6《京塚昌子》

 話を元に戻そう。京塚さんとのお付き合いは70年から始まった。京塚昌子40歳、私36歳。話はザックバランで、思ったことを腹の中に仕舞っておける人ではなく、お酒は飲めるし、年こそ少し上だが「可愛い女」の一面をドラマに出せればと思ったこともあった。ところが「肝っ玉かあさん」の大ヒットで、60年代から70年代にかけて、代表的な「日本のお母さん」になってしまったものだから、新しいイメージを付け加えたり、別のお母さんになってもらうことは至難の業だった。スポンサーも営業も、新しい京塚昌子はお呼びでなく、やはり「肝っ玉」イメージを期待したのである。役者はよく「一人一芸」と言われる。それが続くとマンネリズムだと言われたり、自分で感じたりして、別の芸を演じたいのも役者の一面だが、失敗することも多い。さらに悪いことに、私はホームドラマというジャンルにあまり自信がなかった。「両親のいないホームドラマ」と銘打って「若者たち」という青春ドラマを作ってしまったぐらいである。30代やそこらの男にホームドラマが作れる訳がないと、今になってつくづく思う。そんな中で悪戦苦闘し、水曜日9時の「水曜劇場」にいくつかのシリーズを出した。船越英二との夫婦で「おんぶにだっこ」、中山仁との「下町かあさん」は17〜8%までは行くが20%に届かず、北村和夫との「かあさんの四季」(1972〜73)で初めて20%を越えた。会社から、ご褒美に京塚さんたちへ1週間の米国旅行が企画され、随行を命ぜられたのはこのときである。サンフランシスコ、ハリウッド、アナハイムのディズニーランド(まだ浦安にはなかった)に行って、帰りにハワイに寄った楽しい旅行だった。

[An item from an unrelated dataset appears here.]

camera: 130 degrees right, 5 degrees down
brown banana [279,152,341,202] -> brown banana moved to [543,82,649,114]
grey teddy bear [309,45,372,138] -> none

 京塚さんは私が編成局からネットワーク局に転出した後も、長くフジテレビに出演していただいた。77年に「水曜劇場」が「平岩弓枝ドラマシリーズ」に衣替えして、平岩さんが何人かの女優を目当てに脚本を書くシリーズが続いた。その中で京塚さんは80年から85年にかけて「女たちの家」、「女の座」、「女の暦」と活躍したが、惜しくも病を得て療養に専念するようになり、94年9月、心不全で亡くなった。享年64歳。